#### [Stated task A]
Decide whether each statement agrees with the lesson on relational algebra. Answer yes or no, and quote the words of the lesson that decide it.
(i) Selection reduces the number of columns in a relation.
(ii) A relational algebra operation can take two relations as input.
(iii) Selecting rows where city is 'Paris' from the Students table keeps Alice and Carol.
#### [Stated task B]
Carry on the lesson on relational algebra from the point where it stops.

#### [Reading text]
📚 Lesson 01 — Databases & Data Foundations

From Relational Algebra to SQL Mastery

Understand the theory first. Then every SQL query will make perfect sense.

📋 What we cover

Part 1 — Relational Algebra: the theory behind SQL
- Selection (σ), Projection (π), Rename (ρ)
- Set operations: Union, Intersection, Difference, Cartesian Product
- Join (⋈) and the RA → SQL mapping
Part 2 — SQL, Step by Step
- Step 1 — SELECT & FROM: choosing columns
- Step 2 — WHERE: filtering rows
- Step 3 — ORDER BY & LIMIT: sorting and paging
- Step 4 — JOINs: combining tables
- Step 5 — Aggregation functions: COUNT, SUM, AVG, MIN, MAX
- Step 6 — GROUP BY & HAVING
- Step 7 — Nested Queries (Subqueries & CTEs)
Part 3 — Database Design & Normalization
🧪 Practice Exercises on Kaggle

Part 1 — Relational Algebra

Before SQL existed, mathematicians developed Relational Algebra — a formal language for querying tables. Every SQL statement is secretly translated into relational algebra operations by the database engine. Learning the theory gives you a deep, lasting intuition for why SQL works the way it does.

🔑 Core idea

A relation is a table: a set of rows (tuples) with named columns (attributes). Relational algebra defines operations that take one or two relations as input and produce a new relation as output. Every SQL query is a composition of these operations.

We use this Students table throughout Part 1:

id	name	age	city	grade
1	Alice	20	Paris	A
2	Bob	22	Lyon	B
3	Carol	20	Paris	A
4	Dave	24	Bordeaux	C
5	Eve	21	Lyon	B

1.1 — Selection σ — Filter Rows

Selection (σ, sigma) keeps only the rows that satisfy a condition. It is a horizontal filter — the columns stay the same, only rows are reduced.

σ — Selection operator σ_condition(Relation)
σ_{city = 'Paris'}(Students) → Keeps rows: Alice (id=1), Carol (id=3)

#### [Stored rows]
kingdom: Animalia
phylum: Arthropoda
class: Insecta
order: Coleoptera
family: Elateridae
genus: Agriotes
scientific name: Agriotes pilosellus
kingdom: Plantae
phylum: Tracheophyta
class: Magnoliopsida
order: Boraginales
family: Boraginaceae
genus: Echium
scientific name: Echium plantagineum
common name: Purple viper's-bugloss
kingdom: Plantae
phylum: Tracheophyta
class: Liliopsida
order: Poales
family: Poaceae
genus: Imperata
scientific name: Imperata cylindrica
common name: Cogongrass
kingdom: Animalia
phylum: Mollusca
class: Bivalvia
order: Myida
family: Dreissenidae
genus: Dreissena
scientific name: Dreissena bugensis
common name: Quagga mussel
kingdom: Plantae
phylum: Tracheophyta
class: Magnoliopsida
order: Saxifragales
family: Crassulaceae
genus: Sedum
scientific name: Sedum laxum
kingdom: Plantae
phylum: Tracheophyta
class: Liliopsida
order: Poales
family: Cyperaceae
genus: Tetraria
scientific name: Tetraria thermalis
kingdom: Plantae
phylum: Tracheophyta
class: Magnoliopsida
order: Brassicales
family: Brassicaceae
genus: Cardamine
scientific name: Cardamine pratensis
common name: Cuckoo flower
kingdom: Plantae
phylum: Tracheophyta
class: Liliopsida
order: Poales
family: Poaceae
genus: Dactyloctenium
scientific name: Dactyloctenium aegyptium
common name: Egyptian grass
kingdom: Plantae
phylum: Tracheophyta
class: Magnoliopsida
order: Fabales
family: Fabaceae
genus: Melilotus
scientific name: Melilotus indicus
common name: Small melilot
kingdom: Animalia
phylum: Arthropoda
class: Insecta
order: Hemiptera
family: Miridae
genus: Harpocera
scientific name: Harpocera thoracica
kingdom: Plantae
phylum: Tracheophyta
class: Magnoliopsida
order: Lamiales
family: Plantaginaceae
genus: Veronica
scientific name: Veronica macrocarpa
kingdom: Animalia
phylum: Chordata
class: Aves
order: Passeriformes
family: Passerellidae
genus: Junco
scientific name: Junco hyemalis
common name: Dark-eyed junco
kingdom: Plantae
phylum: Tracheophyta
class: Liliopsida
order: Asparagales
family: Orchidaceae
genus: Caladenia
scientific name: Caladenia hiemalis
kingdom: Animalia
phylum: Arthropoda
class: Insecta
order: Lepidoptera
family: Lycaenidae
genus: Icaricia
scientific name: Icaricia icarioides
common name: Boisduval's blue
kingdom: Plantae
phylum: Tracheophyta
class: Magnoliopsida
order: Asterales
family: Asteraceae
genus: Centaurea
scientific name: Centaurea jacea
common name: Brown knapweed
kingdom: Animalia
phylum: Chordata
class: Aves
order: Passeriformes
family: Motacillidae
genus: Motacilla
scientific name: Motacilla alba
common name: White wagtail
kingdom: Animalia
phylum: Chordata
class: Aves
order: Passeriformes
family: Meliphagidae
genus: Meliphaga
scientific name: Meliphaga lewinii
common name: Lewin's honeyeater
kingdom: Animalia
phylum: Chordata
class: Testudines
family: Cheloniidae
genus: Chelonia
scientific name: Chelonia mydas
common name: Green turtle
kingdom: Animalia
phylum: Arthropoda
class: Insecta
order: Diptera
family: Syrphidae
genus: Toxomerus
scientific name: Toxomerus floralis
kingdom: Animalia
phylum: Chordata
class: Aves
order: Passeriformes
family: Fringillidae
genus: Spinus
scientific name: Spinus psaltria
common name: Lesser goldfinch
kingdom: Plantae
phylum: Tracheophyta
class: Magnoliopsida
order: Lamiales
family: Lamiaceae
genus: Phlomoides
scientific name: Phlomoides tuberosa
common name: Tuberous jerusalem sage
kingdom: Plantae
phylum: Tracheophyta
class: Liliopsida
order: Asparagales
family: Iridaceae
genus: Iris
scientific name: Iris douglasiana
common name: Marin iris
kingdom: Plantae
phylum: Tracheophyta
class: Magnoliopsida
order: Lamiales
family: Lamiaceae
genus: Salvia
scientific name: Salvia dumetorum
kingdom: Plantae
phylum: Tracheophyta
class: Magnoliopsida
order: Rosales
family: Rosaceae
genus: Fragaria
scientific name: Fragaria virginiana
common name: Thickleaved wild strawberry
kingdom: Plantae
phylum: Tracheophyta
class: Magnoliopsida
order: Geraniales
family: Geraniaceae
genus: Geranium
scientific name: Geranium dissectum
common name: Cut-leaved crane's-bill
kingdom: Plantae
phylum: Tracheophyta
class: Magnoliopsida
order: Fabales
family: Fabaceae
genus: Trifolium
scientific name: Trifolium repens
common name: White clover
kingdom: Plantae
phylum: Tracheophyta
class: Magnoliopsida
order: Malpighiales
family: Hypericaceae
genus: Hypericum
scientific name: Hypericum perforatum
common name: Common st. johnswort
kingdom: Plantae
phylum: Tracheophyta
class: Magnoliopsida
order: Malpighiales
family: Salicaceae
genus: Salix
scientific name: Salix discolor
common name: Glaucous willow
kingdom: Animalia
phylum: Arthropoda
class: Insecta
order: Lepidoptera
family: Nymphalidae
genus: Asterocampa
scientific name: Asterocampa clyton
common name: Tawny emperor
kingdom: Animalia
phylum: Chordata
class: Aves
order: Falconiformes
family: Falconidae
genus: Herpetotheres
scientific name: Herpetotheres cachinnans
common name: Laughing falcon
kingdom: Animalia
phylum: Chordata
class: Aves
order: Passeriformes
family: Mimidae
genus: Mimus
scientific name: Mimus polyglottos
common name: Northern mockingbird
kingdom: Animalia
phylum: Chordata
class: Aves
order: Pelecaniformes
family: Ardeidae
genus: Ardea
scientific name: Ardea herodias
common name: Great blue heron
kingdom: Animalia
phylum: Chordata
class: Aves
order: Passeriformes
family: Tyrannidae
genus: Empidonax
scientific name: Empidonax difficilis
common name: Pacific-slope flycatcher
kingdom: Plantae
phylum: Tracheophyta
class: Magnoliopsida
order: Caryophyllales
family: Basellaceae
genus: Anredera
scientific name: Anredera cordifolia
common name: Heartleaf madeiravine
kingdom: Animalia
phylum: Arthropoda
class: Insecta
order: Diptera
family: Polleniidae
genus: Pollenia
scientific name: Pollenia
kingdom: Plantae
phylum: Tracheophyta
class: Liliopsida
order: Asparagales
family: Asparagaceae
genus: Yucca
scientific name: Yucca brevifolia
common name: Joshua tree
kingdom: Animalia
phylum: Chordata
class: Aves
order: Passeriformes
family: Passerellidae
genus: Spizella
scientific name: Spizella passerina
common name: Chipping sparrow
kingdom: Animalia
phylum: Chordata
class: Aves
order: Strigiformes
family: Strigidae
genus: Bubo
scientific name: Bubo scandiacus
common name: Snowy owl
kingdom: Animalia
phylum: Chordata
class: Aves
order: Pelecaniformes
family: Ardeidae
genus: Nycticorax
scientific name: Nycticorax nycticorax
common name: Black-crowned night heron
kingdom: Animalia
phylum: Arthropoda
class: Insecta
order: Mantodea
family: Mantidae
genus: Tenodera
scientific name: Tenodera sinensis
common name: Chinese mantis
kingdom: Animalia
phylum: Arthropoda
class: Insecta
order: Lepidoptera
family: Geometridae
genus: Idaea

#### [Written response A]
(i) No: "the columns stay the same, only rows are reduced"
(ii) Yes: "take one or two relations as input and produce a new relation as output"
(iii) Yes: "Keeps rows: Alice (id=1), Carol (id=3)"

#### [Written response B]
σ_{age < 22 AND grade = 'A'}(Students) → Keeps rows: Alice, Carol

💡 SQL equivalent Selection σ maps directly to the WHERE clause. Every condition in WHERE is a selection predicate.

1.2 — Projection π — Choose Columns

Projection (π, pi) keeps only certain columns. It is a vertical filter — all rows survive but only chosen attributes remain. Because a relation is a set, duplicate rows are automatically eliminated.

π — Projection operator π_{attr₁, attr₂, …}(Relation)
π_{name, city}(Students) → {Alice,Paris} {Bob,Lyon} {Carol,Paris} {Dave,Bordeaux} {Eve,Lyon}
π_city(Students) → {Paris} {Lyon} {Bordeaux} — duplicates removed automatically

💡 SQL equivalent Projection π maps to the column list after SELECT. SELECT DISTINCT enforces the set semantics that RA implies.

1.3 — Composing σ and π

Operations nest naturally: apply selection first to reduce rows, then project to reduce columns. This is the algebraic basis for the common SELECT cols FROM table WHERE condition pattern.

Composition — σ then π π_{name, grade}( σ_{city = 'Lyon'}(Students) )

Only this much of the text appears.